This year was different from other wave years because of the unusually strong influence of the presidential vote in individual states in the last two cycles. It explained over 75 percent of the variation in results across the races this year. That’s the highest ever.
When controlling for the presidential vote, incumbency had 40 percent of the explanatory power it normally does. While it would be tempting to assert that incumbency doesn’t matter as much as it used to, it would also be wrong. In 2012, controlling for the presidential vote, the explanatory power of incumbency pretty much matched the historical average from 1982 to 2014.
In other words, negative feelings towards President Obama almost entirely overwhelmed the incumbency advantage in 2014. That’s why Democratic Sen. Mark Warner — a former popular governor who won his seat by 31 points in 2008 — nearly lost in Virginia even though Obama won the state twice.
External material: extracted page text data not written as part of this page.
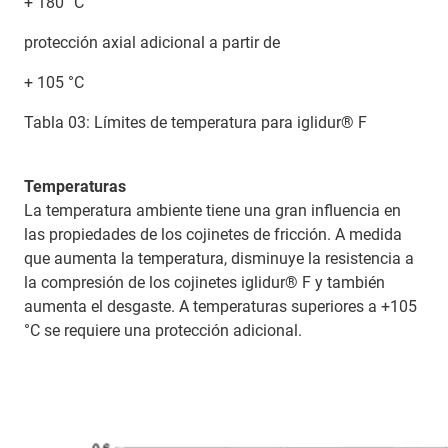
+ 180 °C
protección axial adicional a partir de
+ 105 °C
Tabla 03: Límites de temperatura para iglidur® F
Temperaturas
La temperatura ambiente tiene una gran influencia en
las propiedades de los cojinetes de fricción. A medida
que aumenta la temperatura, disminuye la resistencia a
la compresión de los cojinetes iglidur® F y también
aumenta el desgaste. A temperaturas superiores a +105
°C se requiere una protección adicional.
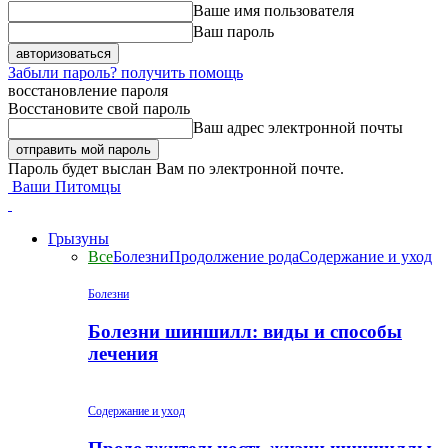
Ваше имя пользователя
Ваш пароль
Забыли пароль? получить помощь
восстановление пароля
Восстановите свой пароль
Ваш адрес электронной почты
Пароль будет выслан Вам по электронной почте.
Ваши Питомцы
Грызуны
Все
Болезни
Продолжение рода
Содержание и уход
Болезни
Болезни шиншилл: виды и способы
лечения
Содержание и уход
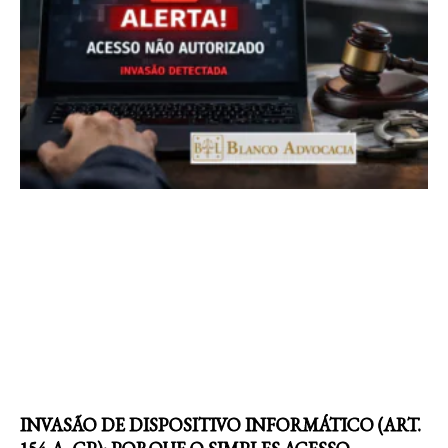
INVASÃO DE DISPOSITIVO INFORMÁTICO (ART.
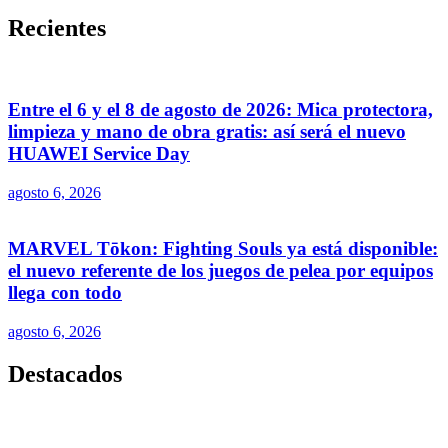
Recientes
Entre el 6 y el 8 de agosto de 2026: Mica protectora,
limpieza y mano de obra gratis: así será el nuevo
HUAWEI Service Day
agosto 6, 2026
MARVEL Tōkon: Fighting Souls ya está disponible:
el nuevo referente de los juegos de pelea por equipos
llega con todo
agosto 6, 2026
Destacados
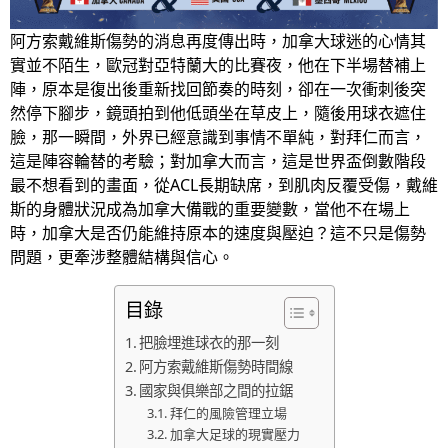
阿方索戴維斯傷勢的消息再度傳出時，加拿大球迷的心情其
實並不陌生，歐冠對亞特蘭大的比賽夜，他在下半場替補上
陣，原本是復出後重新找回節奏的時刻，卻在一次衝刺後突
然停下腳步，鏡頭拍到他低頭坐在草皮上，隨後用球衣遮住
臉，那一瞬間，外界已經意識到事情不單純，對拜仁而言，
這是陣容輪替的考驗；對加拿大而言，這是世界盃倒數階段
最不想看到的畫面，從ACL長期缺席，到肌肉反覆受傷，戴維
斯的身體狀況成為加拿大備戰的重要變數，當他不在場上
時，加拿大是否仍能維持原本的速度與壓迫？這不只是傷勢
問題，更牽涉整體結構與信心。
目錄
把臉埋進球衣的那一刻
阿方索戴維斯傷勢時間線
國家與俱樂部之間的拉鋸
拜仁的風險管理立場
加拿大足球的現實壓力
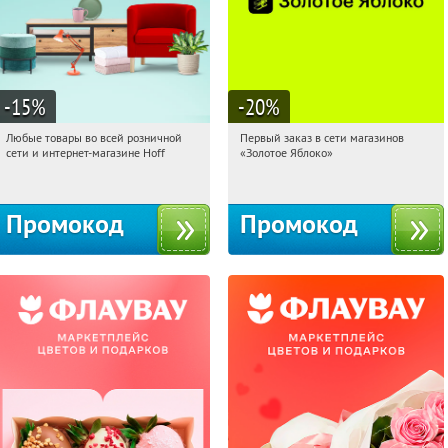
-15
%
-20
%
Любые товары во всей розничной
Первый заказ в сети магазинов
18:24:39
Получили:
83
18:24:39
Получи первым!
сети и интернет-магазине Hoff
«Золотое Яблоко»
Москва, 1-й Волоколамский проезд,
Россия
10с1
Промокод
Промокод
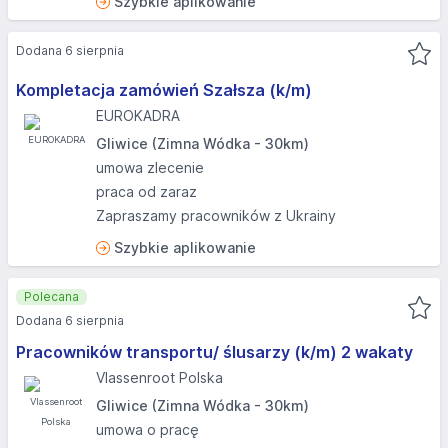
Szybkie aplikowanie
Dodana 6 sierpnia
Kompletacja zamówień Szałsza (k/m)
EUROKADRA
Gliwice (Zimna Wódka - 30km)
umowa zlecenie
praca od zaraz
Zapraszamy pracowników z Ukrainy
Szybkie aplikowanie
Polecana
Dodana 6 sierpnia
Pracowników transportu/ ślusarzy (k/m) 2 wakaty
Vlassenroot Polska
Gliwice (Zimna Wódka - 30km)
umowa o pracę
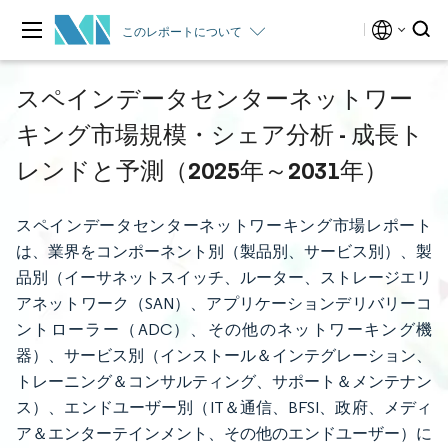
このレポートについて
スペインデータセンターネットワー
キング市場規模・シェア分析 - 成長ト
レンドと予測（2025年～2031年）
スペインデータセンターネットワーキング市場レポート
は、業界をコンポーネント別（製品別、サービス別）、製
品別（イーサネットスイッチ、ルーター、ストレージエリ
アネットワーク（SAN）、アプリケーションデリバリーコ
ントローラー（ADC）、その他のネットワーキング機
器）、サービス別（インストール＆インテグレーション、
トレーニング＆コンサルティング、サポート＆メンテナン
ス）、エンドユーザー別（IT＆通信、BFSI、政府、メディ
ア＆エンターテインメント、その他のエンドユーザー）に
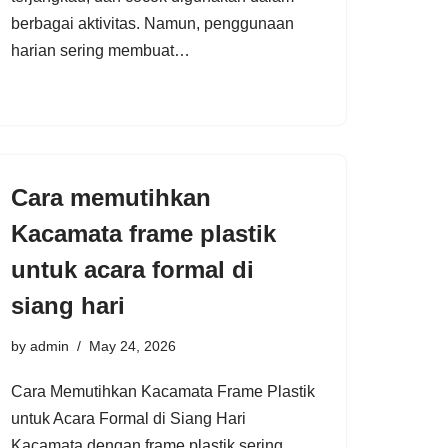
berbagai aktivitas. Namun, penggunaan
harian sering membuat…
Cara memutihkan
Kacamata frame plastik
untuk acara formal di
siang hari
by
admin
May 24, 2026
Cara Memutihkan Kacamata Frame Plastik
untuk Acara Formal di Siang Hari
Kacamata dengan frame plastik sering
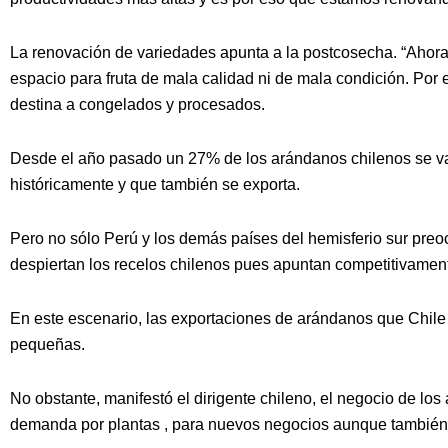
La renovación de variedades apunta a la postcosecha. “Ahora
espacio para fruta de mala calidad ni de mala condición. Por
destina a congelados y procesados.
Desde el año pasado un 27% de los arándanos chilenos se va a
históricamente y que también se exporta.
Pero no sólo Perú y los demás países del hemisferio sur pr
despiertan los recelos chilenos pues apuntan competitivamen
En este escenario, las exportaciones de arándanos que Chile 
pequeñas.
No obstante, manifestó el dirigente chileno, el negocio de los
demanda por plantas , para nuevos negocios aunque también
Republican Thom Tillis beat Democratic Sen. Kay Hagan in the purple state of North Carolina. And in Iowa, which has voted just once for a Republican presidential candidate since 1984, Republican Joni Ernst beat Democrat Bruce Braley.They go on to mention candidate quality as another reason for the outcomes. Right after the election, David Brooks surveyed the biographies of newly-elected GOP senators and governors:
Let’s pause over some of the institutions mentioned in these mini-bios: IBM, Reebok, the Red Cross, McKinsey and the Army. These are not fringe organizations. These are the pillars of American society.
Republicans won this election in part because they re-established their party’s traditional personality. The beau ideal of American Republicanism is the prudent business leader who is active in the community, active at church and fervently devoted to national defense.